Selected features: [ 0  1  6 24 35 55 64 65 73 94]
Accuracy: 0.7666666666666666


### Nested leave-one-out cross-validation

In [None]:

# Write your implementation for the second part of the exercise here.
knn = KNeighborsClassifier(n_neighbors=1, n_jobs=-1)

sfs = SequentialFeatureSelector(knn, n_features_to_select=10, direction='forward', cv=LeaveOneOut(), n_jobs=-1)

sfs.fit(X, y.values.ravel())

# Select the features
selected_features_2 = sfs.get_support(indices=True)
X_selected = X.iloc[:, selected_features_2]

# Evaluate accuracy using LOOCV cross-validation
accuracy_2 = cross_val_score(knn, X_selected, y.values.ravel(), cv=LeaveOneOut(), scoring='accuracy', n_jobs=-1).mean()

print(f"Selected features: {selected_features_2}")
print(f"Accuracy: {accuracy_2}")


Selected features: [ 0  1  6 24 35 55 64 65 73 94]
Accuracy: 0.8333333333333334


### Analyse the results

Why are the results as they are? Why is the nested cross-validation needed?

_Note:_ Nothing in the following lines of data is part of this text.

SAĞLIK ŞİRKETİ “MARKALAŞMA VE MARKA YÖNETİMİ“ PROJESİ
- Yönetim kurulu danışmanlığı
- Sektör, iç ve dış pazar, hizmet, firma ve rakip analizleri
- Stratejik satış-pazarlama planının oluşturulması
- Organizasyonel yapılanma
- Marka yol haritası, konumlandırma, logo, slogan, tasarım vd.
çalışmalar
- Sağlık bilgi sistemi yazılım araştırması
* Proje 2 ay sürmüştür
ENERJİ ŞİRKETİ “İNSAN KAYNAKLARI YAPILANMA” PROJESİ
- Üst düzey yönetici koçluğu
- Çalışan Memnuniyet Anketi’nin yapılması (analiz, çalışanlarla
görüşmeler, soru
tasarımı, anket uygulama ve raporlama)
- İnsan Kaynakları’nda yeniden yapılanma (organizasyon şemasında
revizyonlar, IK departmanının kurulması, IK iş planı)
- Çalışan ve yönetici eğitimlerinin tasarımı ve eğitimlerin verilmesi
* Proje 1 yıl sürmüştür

Both methods selected the same features with the first method producing a worse accuracy score than the second method.

In the first method the LOOCV cross-validation was used to select the 10 best features. In the second method the LOOCV cross-validation was also used in calculating the accuracy of the greedy forward feature selection. Because the greedy algorithm doesn't always produce the highest accuracy result, the second layer of cross-validation can help with finding the optimal solution.

### AI usage

In [11]:
# In case AI was used when solving the exercise, please explain how and in which parts it was used.